▶ _ACTION ITEM_: Could you give these rows again with every "value" replaced by "figure", everything else unchanged and the pictures left out?

▶ _RECORDS_:
════════════════════
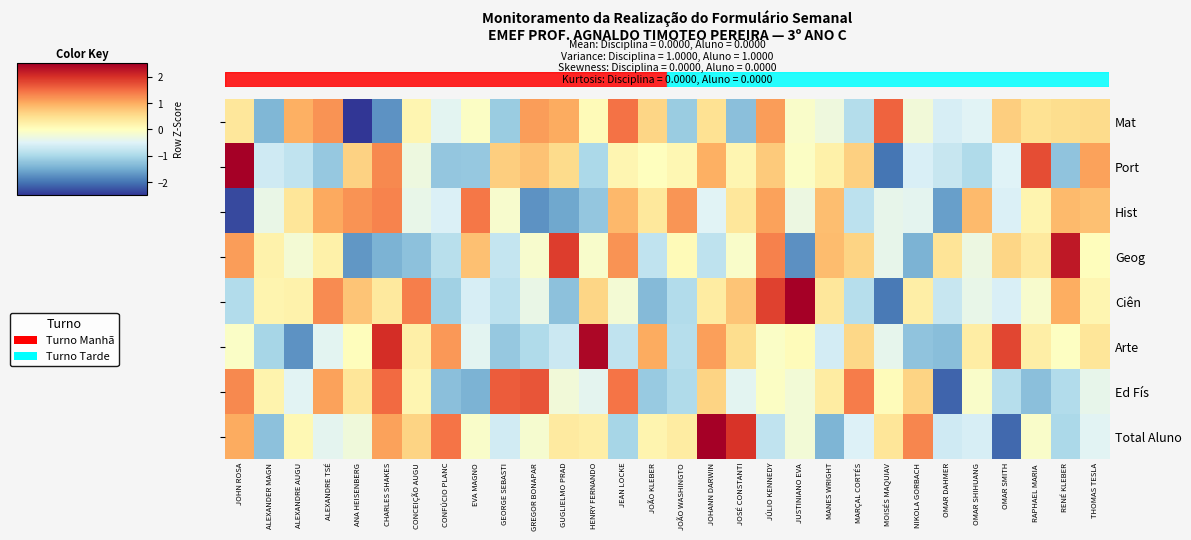

Where is Port nearest to the value 0?

JOÃO KLEBER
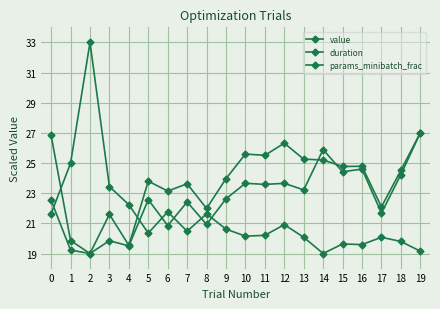

True or false: params_minibatch_frac and duration intersect in this chart.

True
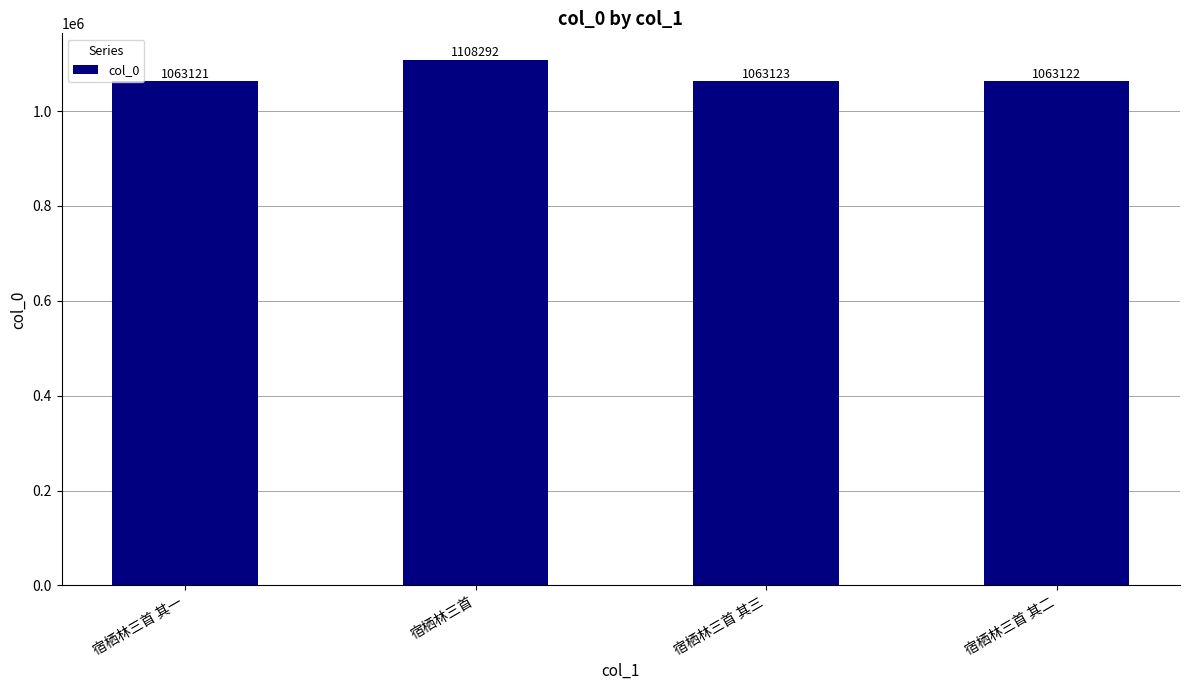

Is it true that the value at 宿栖林三首 其一 is 1063121?

True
════════════════════
▶ _EXERCISE SOLUTION_:
Where is Port nearest to the figure 0?

JOÃO KLEBER

True or false: params_minibatch_frac and duration intersect in this chart.

True

Is it true that the figure at 宿栖林三首 其一 is 1063121?

True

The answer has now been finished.